**Instructions to follow**
Reproduce the following lines verbatim, omitting the pictures from your output.

**Dataset extract**
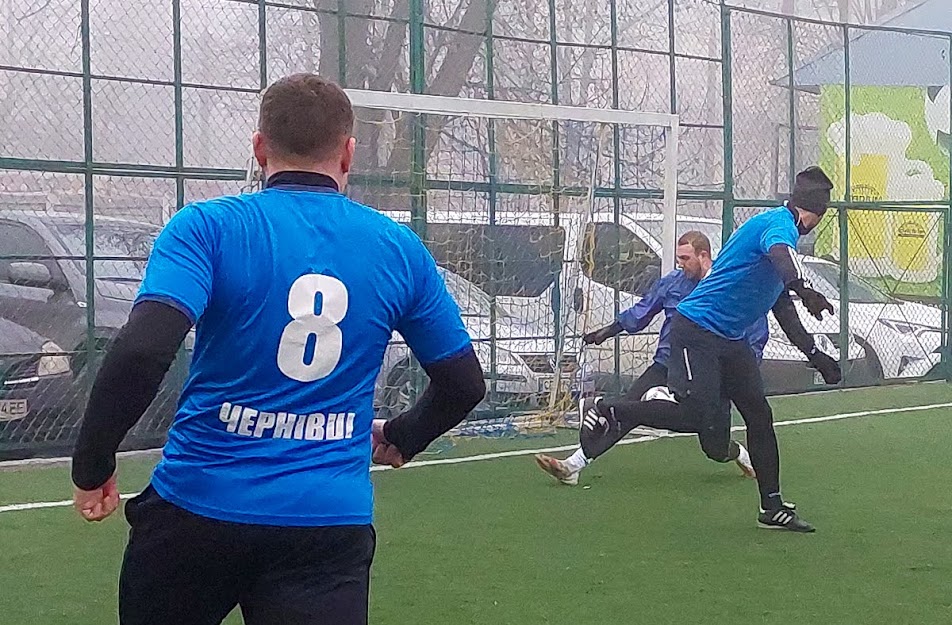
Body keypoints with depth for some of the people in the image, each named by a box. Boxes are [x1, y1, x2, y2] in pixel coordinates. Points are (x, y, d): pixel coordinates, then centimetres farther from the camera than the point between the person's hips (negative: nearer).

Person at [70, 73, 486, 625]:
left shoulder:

**Answer section**
Body keypoints with depth for some of the people in the image, each named by a box. Boxes are [x1, y1, x2, y2] in pixel coordinates. Points are (x, y, d): pixel coordinates, then centimetres farther from the camera than the point between the person's hips (negative: nearer).

Person at [70, 73, 486, 625]:
left shoulder:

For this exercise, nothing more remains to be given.